(Dataset entries)
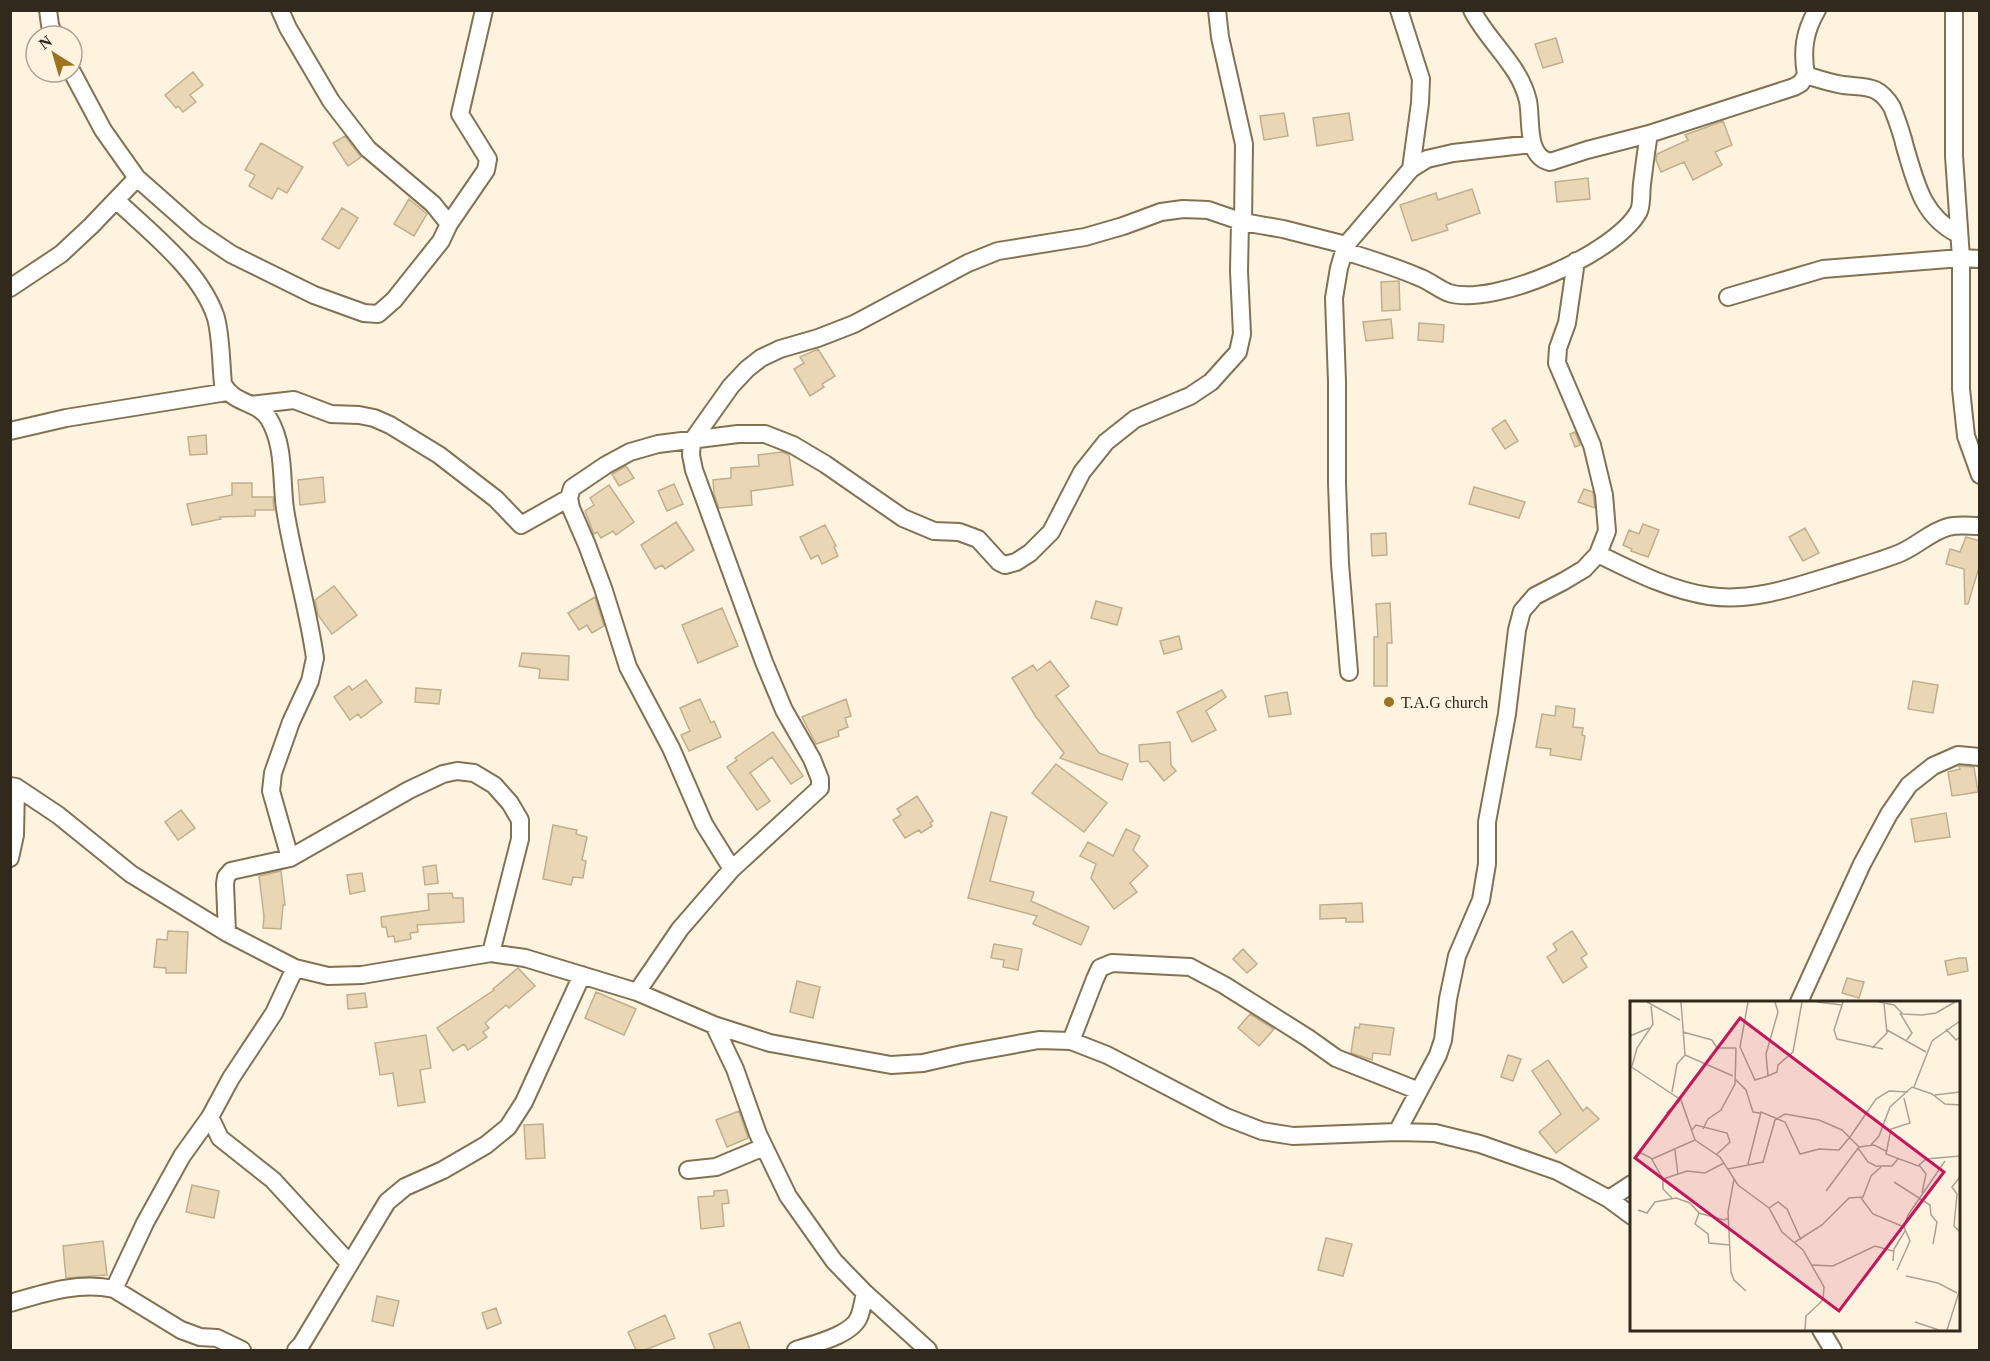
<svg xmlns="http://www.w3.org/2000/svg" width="1990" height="1361" font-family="Georgia,serif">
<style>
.building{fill:#e8d6b5;stroke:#c0af8e;stroke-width:1.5}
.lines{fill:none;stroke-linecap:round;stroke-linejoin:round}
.minor-casing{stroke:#827253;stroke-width:20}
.minor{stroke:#fff;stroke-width:16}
.poi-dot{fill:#9a7420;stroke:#fef3df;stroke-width:2}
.labels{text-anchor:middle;stroke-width:4.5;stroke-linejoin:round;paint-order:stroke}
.poi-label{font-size:16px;fill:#30291c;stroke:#fef3df;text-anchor:start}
.inset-road{fill:none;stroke:#aca291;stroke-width:1.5}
.view{fill:#c2185b;fill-opacity:0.15;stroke:#c2185b;stroke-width:3}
.inset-edge{fill:none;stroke:#30291c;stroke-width:3}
</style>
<rect width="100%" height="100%" fill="#fef3df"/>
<path class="building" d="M1556,38L1563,62L1543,68L1535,44Z
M193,72L203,85L190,95L196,102L183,112L178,106L176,108L165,95Z
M1284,113L1288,136L1264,140L1260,116Z
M1349,113L1353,140L1317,146L1313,118Z
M1723,121L1732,145L1715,152L1722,165L1693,180L1684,162L1661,172L1656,160L1657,154L1688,140L1685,135Z
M345,136L361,157L348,166L333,143Z
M261,143L303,167L287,193L278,188L272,199L249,186L255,175L245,170Z
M1588,178L1590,199L1557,202L1555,182Z
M1472,189L1480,213L1446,225L1448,230L1412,241L1400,205L1436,193L1438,200Z
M409,199L427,214L414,236L394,224Z
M342,208L358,218L339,249L322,239Z
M1399,281L1400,310L1382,311L1381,282Z
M1391,319L1393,338L1366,341L1363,322Z
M1419,323L1444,325L1443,342L1418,340Z
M818,349L835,376L822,384L824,387L810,396L794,369L804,363L800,357Z
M1505,420L1518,441L1505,449L1492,429Z
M1575,432L1580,445L1575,447L1570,434Z
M206,435L207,454L190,455L188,437Z
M782,452L789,455L793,485L751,491L752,505L719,508L714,494L713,480L731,478V468L759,466L758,455Z
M626,466L634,478L619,486L612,474Z
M323,477L325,502L300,505L298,480Z
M232,483H252V497H273L274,510H255V516L220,517L221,519L192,525L187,504L232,495Z
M674,484L683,504L667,511L658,491Z
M609,485L634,522L616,535L613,531L601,538L597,532L594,534L585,511L594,505L590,498Z
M1474,487L1525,502L1519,518L1469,504Z
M1584,489L1593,492L1595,508L1578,502Z
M676,522L694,550L665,569L662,565L655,569L641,545Z
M1643,524L1659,530L1648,557L1631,551L1632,549L1623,545L1629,530L1639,534Z
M825,525L836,546L834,547L838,556L822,564L818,555L811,559L800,537Z
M1805,528L1819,553L1803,561L1789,537Z
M1386,533L1387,555L1372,556L1371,534Z
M1966,537L1980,541V564L1968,604H1965L1964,569L1946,564L1950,549L1960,552Z
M334,586L357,615L332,634L318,615L315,600Z
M595,597L604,626L592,633L587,625L579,630L568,613Z
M1096,601L1122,608L1117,625L1091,618Z
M1390,603L1392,643H1387V686H1374V637H1378L1376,604Z
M722,608L738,646L698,663L682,625Z
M1179,636L1182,649L1164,654L1160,641Z
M522,653L569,656L568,680L539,678L540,669L519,666Z
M1050,661L1069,686L1056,696L1099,753L1128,764L1122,780L1060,758L1064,753L1036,717L1012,678L1033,665L1037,671Z
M366,680L382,702L361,718L358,714L350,720L334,697L349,686L352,690Z
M1913,681L1938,685L1933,713L1908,709Z
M416,688L441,690L439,704L415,702Z
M1222,690L1226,697L1206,711L1216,730L1192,742L1177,712Z
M1287,692L1291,714L1269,717L1265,696Z
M700,699L711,723L714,721L721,737L689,751L681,735L690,731L680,708Z
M846,699L851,716L845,718L848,727L838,731L839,736L816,744L802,717Z
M1556,706L1575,709L1573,727L1583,728L1582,735L1585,736L1581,760L1550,755L1551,749L1536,747L1542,714L1555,716Z
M773,732L803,776L791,784L772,757L750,773L770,801L757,810L727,767L737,760L735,758Z
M1170,742L1171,765L1176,771L1164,781L1148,761L1140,762L1139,745Z
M1056,764L1107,803L1084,832L1032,793Z
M1959,766L1974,767L1978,792L1952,796L1948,772L1960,769Z
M917,796L933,821L930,823L932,826L921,833L919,830L905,838L893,820L901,815L897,809Z
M181,810L195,828L178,840L165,822Z
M991,812L1007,817L990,881L1034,892L1031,901L1089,927L1081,945L1033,924L1037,916L968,898Z
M1946,813L1950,837L1915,842L1911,819Z
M553,825L577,830L576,834L587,837L582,860L586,861L583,878L573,877L571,885L543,879Z
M1126,829L1140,836L1133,850L1148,866L1130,883L1137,892L1114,909L1091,878L1096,864L1080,856L1088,842L1113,856Z
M436,865L438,883L425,885L423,867Z
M281,871L285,905H283L281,929L263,928L264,916L259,876Z
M362,873L365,891L350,894L347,875Z
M452,893L453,898H463L464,922L417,925L418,932L410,933L411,939L395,942L394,936L388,937L386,927H382L381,917L429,910L428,894Z
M1362,903L1363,922H1346V918L1320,919V905Z
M168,931L188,932L186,973H166V968L154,967L157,939L167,940Z
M1572,931L1587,954L1581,958L1587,967L1563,983L1547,957L1557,950L1553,944Z
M994,944L1022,949L1018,970L1003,967L1004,960L991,958Z
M1243,949L1257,964L1247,973L1233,959Z
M1959,958H1966L1968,971L1948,975L1945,961Z
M518,968L535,986L509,1008L506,1005L485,1023L489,1028L483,1032L487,1037L468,1050L464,1044L453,1051L437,1028L494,990L493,989Z
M1847,978L1864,982L1859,998L1842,993Z
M797,981L820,987L813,1018L790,1012Z
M596,992L636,1009L624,1035L585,1018Z
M365,993L367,1007L348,1009L347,995Z
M1250,1014L1274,1029L1259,1046L1238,1028Z
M1360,1024L1394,1028L1390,1055L1373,1053L1372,1060L1351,1053L1355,1027L1359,1028Z
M426,1035L431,1068L420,1070L425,1102L398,1106L393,1073L380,1075L375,1043Z
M1508,1055L1521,1059L1513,1081L1501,1077Z
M1548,1060L1583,1111L1587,1107L1599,1119L1556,1153L1539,1132L1561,1114L1532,1071Z
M739,1111L748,1138L727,1147L716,1120Z
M543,1124L545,1158L526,1159L524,1125Z
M192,1185L219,1191L214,1218L186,1212Z
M727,1190L729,1203L722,1204L724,1226L701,1229L698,1197L714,1196V1191Z
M1326,1238L1352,1244L1343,1276L1318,1270Z
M103,1241L107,1275L66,1278L63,1246Z
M377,1296L399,1301L393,1326L372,1321Z
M496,1308L501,1323L487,1329L482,1313Z
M665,1315L675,1338L645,1350H636L628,1332Z
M740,1322L750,1350H715L709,1334Z"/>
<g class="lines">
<g class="minor-casing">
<path id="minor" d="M48,10L50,25L54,36
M1217,10L1220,37L1244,144L1243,222
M1399,10L1421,79L1420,103L1411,169
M1472,10C1488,42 1520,65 1528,101C1532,120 1525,156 1550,162L1587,150L1649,134L1794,87L1801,83L1806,75C1802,51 1804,32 1817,10
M1954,10V156L1961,258V389L1966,436L1980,475
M72,72L103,130L137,178L197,231L231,254L314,295L364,313L378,314L394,300L441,241L449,224L433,204L368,149L331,101L288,28L280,10
M1806,75C1818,79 1831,83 1843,85C1867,88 1878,84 1892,107C1897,120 1902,133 1905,147C1916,183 1922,216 1958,234
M116,200C150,232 199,270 215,315C221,331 221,365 223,384C234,405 258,401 269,419C285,446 281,480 285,509C293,559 308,608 315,658L310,681L291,722L273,773L271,791L290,858
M449,224L486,170L488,159L460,114L484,10
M1344,251C1370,259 1396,267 1421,278C1431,282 1440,290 1449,293C1495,307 1617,253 1639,211C1642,204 1641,192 1642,184C1644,168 1646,151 1649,134
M10,288L61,254L91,226L137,178
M1728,297L1823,269L1961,258L1980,259
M251,405L294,400L331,414L359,415L374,418L390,425L439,455L496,499L521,525L569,498
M10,431L66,418L227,392
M1598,554C1633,571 1669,590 1709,596C1751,602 1791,588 1830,576C1852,569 1874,563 1895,555C1914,549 1929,532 1948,527C1958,524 1969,526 1980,526
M1349,672L1340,564L1337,483V382L1334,298L1339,268L1346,245L1411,169L1427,159L1453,153L1532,144
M10,786L16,787L58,815L131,874L227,933L295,968L328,976L362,975L491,953L525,958L637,992L714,1025L770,1043L891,1065L923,1063L962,1054L1039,1040L1071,1041L1107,1055L1226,1117L1262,1131L1293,1136L1397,1132L1435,1133L1480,1144L1557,1171L1609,1199L1632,1216
M10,858L15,835L16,787
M732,869L704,824L671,748L628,667L603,588L587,545L571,508L569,498L572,488L606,465L630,452L658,444L738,434H765L793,445L825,464L903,518L934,531L959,532L978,539L999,562L1005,565L1016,562L1030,553L1051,532L1082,472L1106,442L1135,419L1190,396L1211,382L1238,352L1242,334L1239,271L1240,221
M227,933L225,884L226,877L231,871L290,858L409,790L443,774L457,771L474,773L494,785L510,803L520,820V839L491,953
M637,992L680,929L732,869L820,788V779L812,759L784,710L764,662L694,470L691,455L692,441L731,386L747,369L761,358L780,349L818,338L854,324L968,263L998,251L1085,237L1123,226L1161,212L1183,209L1208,210L1243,222L1283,229L1346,245
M1799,1002L1862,864L1889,814L1909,785L1933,766L1958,755L1980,757
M714,1025L735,1069L758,1134L788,1196L834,1261L865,1293L928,1350
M1071,1041L1095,979L1100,968L1112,963L1190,967L1224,985L1308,1038L1336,1058L1419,1091
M210,1117L220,1138L273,1180L350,1264
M1397,1132L1438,1055L1443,1040L1448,999L1457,956L1481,900L1487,864V822L1507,714L1517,630L1522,611L1535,596L1564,581L1584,569L1598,554L1607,531L1604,495L1592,445L1557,363L1558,348L1567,323L1576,261
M688,1170L716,1167L764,1147
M1609,1199L1632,1184
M114,1289L145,1223L182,1156L210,1117L231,1078L274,1013L295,968
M10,1303C44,1293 79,1281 114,1289L181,1330L200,1337L217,1338L242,1350
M1821,1330L1833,1350
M296,1350L301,1345L387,1202L405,1187L443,1170L486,1145L508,1127L524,1102L582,975
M796,1350C814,1344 852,1335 859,1317C862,1310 863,1301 865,1293"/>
</g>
<use href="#minor" class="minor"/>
</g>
<circle class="poi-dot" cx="1389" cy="702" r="6"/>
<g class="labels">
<g class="poi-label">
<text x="1401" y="708">T.A.G church</text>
</g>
</g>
<g transform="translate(1630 1001)">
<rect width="330" height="330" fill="#fef3df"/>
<path class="inset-road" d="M17,1L50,19M118,1L110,46L125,79L138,75L136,53L148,11L145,1M187,1L212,4M213,1L204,29L207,38L253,48M249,1L264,4L273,13L292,14L306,12L325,1M270,12L282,32L276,40M316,28L326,39L330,36M257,29L296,51M53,31L82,39L87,47H106M0,35L19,27M242,47L257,32L254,3M55,54L103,75M0,65L51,99L65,139L90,156L108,184L139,207L152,231L173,249L194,286L193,299L176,315L175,329M2,65L7,47L23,23L21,5M138,75L147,71L148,64L163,51L172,1M105,78L116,89L123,111L130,112M284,86L302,40L330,20M42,91L47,63L55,54L51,1M305,94L330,91M274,97L280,122L261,128L256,153L288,165L296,158L330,155M36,112L50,100M73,128L78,118L91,109L105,83L106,47M61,130L66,124L97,132L100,141L87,153M220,136L246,98L259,90L278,91M241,144L249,135L260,106L282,86L302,93L315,103L330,104M228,147L238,161L246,165H262L268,158M45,149L48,174M9,151L21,157L33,178L57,170L75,172L94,162M22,158L65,139M118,163L131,111L155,121L170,153L189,148L209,149L220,136M289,164L296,173L292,192M98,168L133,161L145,119L155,113L189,119L212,129L229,146M330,176L322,186L327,193L324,225L330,231M33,178V188L42,197M104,178L98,211L101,271L104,279L116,290M264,181L300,204L301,214L307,221L303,243M196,190L229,146L244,144L256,150M231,197L243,213L274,226M139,207L148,201L157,208L171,239M8,209L17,212L25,201L46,197L60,202L69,212L94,219L99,217M69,212L65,223L78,233L79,242L100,244M165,241L192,224L219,197L233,196L241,175L251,166M263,260L264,248L275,230M182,264L203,265L245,245L263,250M267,269L280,240L274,226L278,214L315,160M276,275L308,282L327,292M285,321L309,329M317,329L330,288"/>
<path class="view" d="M110,17L314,171L209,310L5,157Z"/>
<rect width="330" height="330" class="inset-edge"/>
</g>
<rect width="1990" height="1361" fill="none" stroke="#30291c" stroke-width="24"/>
<g transform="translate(54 54) rotate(323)"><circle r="28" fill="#fef3df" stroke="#aca291" stroke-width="1.5"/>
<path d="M0-4.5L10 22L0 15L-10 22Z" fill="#9a7420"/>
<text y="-9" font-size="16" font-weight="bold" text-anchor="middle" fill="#30291c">N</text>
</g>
</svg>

# EXERCISE BRIEF
In the entries, find every line holding "middle" and copy it.

# TASK OUTPUT
.labels{text-anchor:middle;stroke-width:4.5;stroke-linejoin:round;paint-order:stroke}
<text y="-9" font-size="16" font-weight="bold" text-anchor="middle" fill="#30291c">N</text>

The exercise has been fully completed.